Sunday, April 4, 2010

The search for TRUTH at Prestwich Street

Cape Town
Day 7

Prestwich Street is the second site we’re looking at for our pod cast tour of Cape Town's forgotten places.

I’m still trying to get a handle on this place, as it is considerably more complex [and controversial] than the zoo, but here’s the basic layout as I understand it at this moment...

Prestwich is a street located in an area of downtown Cape Town known as Green Point. Other important things in Green Point include the following:

“The Cape Quarter [also known as De Waterkant, pronounced “Va-tee-kant”].

Home to Cape Town’s gay community, this newly developed few-block-area boasts a variety of upscale cafes, shops, restaurants, and galleries. The generic architecture makes me think of an outdoor shopping mall somewhere in suburban California.

The Green Point Stadium

Still under construction, this huge and impressive stadium is being built in anticipation of the FIFA World Soccer Championships.

The Prestwich Street Memorial and the Rockwell

Although it is not actually located on Prestwich Street, this memorial was built in response to a controversy that erupted on Prestwich Street.

Basically, as I understand it, the story goes like this: the place that is now Prestwich Street used to be a burial ground for the slave population of Cape Town. Other than oral histories, there were no records kept concerning this land and as a result, the identities of those buried here remains contested.

Several years ago, when a large lot on Prestwich Street was being prepped in anticipation of the construction of the Rockwell Building, human remains were unearthed by the excavation crews.

What ensued was a consistently-messy and sometimes-violent controversy concerning whether or not the development should continue and what was to be done with the human remains.

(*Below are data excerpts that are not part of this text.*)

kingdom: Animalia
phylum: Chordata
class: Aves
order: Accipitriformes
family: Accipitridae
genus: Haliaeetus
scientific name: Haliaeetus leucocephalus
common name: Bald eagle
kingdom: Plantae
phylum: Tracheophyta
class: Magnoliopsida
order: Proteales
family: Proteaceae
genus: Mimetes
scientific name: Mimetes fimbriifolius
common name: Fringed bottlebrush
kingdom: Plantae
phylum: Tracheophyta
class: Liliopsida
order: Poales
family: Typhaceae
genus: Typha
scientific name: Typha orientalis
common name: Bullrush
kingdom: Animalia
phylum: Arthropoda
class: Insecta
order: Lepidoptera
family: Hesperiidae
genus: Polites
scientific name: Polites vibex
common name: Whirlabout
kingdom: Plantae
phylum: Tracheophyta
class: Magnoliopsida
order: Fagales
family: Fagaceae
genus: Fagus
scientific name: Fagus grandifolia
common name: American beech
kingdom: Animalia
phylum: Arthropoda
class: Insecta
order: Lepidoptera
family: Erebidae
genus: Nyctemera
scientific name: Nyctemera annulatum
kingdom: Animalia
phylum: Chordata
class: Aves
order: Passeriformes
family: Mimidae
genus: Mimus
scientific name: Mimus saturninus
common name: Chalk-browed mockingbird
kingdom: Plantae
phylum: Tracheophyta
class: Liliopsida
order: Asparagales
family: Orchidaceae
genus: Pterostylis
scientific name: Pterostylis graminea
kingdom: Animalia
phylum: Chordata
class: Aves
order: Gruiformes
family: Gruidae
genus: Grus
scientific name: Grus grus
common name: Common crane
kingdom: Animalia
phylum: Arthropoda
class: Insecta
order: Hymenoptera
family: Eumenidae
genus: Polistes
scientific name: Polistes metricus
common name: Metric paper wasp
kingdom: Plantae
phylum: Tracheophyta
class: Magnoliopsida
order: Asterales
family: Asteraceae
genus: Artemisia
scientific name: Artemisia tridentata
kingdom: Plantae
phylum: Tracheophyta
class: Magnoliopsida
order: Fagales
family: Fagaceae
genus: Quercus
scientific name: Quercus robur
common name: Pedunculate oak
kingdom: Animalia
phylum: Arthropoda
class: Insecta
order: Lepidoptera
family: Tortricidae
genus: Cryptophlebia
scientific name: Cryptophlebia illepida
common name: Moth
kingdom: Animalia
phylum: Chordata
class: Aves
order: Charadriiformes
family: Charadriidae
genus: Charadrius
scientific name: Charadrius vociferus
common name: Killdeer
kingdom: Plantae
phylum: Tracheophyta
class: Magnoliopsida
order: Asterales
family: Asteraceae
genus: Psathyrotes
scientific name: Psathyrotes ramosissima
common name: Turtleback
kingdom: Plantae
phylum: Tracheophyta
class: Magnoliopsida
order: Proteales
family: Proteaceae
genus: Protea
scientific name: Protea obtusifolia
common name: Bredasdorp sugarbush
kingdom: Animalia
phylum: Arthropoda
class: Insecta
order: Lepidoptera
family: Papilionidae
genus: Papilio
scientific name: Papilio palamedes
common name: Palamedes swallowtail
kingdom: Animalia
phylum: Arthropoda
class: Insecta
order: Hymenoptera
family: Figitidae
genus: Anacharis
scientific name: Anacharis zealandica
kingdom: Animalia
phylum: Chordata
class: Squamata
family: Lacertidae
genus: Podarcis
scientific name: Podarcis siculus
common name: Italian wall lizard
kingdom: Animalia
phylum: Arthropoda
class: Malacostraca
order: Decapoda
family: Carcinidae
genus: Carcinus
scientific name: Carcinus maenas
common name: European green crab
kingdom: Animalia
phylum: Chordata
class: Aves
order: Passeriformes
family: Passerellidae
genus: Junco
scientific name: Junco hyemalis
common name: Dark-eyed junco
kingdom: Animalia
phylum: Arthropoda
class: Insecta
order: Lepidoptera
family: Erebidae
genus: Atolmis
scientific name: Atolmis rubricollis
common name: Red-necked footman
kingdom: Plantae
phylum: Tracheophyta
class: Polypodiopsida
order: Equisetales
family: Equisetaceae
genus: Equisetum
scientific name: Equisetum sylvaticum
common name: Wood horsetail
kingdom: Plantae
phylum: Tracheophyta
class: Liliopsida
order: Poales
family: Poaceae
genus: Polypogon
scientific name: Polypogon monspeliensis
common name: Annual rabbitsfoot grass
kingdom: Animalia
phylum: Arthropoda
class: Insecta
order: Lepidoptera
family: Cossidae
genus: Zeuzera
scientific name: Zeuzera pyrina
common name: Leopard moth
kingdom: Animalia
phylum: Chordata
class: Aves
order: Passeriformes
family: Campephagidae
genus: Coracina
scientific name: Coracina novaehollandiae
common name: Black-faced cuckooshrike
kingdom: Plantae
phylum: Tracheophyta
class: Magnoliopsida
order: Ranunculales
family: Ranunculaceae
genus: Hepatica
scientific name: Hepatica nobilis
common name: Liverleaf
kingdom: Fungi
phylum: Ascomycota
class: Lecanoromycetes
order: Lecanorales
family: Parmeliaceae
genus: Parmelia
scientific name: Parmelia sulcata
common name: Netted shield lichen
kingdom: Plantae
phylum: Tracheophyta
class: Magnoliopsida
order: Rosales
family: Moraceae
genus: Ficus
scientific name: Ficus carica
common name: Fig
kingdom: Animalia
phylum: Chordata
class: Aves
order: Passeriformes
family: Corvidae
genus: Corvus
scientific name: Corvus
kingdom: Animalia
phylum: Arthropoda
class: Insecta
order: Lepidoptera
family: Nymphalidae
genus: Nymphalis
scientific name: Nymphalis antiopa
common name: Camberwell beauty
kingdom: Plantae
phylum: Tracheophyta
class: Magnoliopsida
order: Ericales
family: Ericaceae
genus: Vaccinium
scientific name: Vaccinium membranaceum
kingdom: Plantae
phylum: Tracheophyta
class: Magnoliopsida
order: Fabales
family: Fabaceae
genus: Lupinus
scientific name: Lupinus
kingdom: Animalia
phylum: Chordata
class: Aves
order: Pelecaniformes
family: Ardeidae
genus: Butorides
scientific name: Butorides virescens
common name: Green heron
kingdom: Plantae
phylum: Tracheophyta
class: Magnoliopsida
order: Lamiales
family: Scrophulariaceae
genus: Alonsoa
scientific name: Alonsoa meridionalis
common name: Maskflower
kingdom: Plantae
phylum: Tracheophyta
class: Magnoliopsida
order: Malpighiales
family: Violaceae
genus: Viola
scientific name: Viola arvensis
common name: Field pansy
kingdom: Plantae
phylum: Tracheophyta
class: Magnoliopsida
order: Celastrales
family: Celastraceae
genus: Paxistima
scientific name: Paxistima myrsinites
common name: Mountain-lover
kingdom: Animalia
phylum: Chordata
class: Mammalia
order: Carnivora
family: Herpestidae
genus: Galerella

The “Hands off Prestwich” committee was formed by a group of Capetonian activists to lobby on behalf of the people who had been buried at Prestwich Street and their descendants, many of whom are part of the disenfranchised “Colored” population of Cape Town, currently living in townships such as Mitchell’s Plain and Kaylitsha in the Cape Flats.

To skip ahead a bit, construction of The Rockwell Building continued, and the unearthed remains were moved to an ossuary at the newly built Prestwich Street Memorial.

The Rockwell Building currently offers luxury condos and long-term rental spaces to the population of Green Point, although there is some sense that the very visible controversy did have a negative impact on the project’s economic success.

Ironically, the story of unearthed human remains told by the Prestwich Street memorial does not specifically reference the Rockwell site, but rather, tells a general and very down-played tale of slave burials, disputed identities, and the ethical implications of developing contested spaces.

Even more ironically, the memorial building is now also home to a café that sports the logo “TRUTH.” There continues to be some debate as to whether the memorial-slash-coffee-house thing works [i.e. it attracts people to the site so a larger audience learns about the story of Prestwich Street] or if it is simply offensive.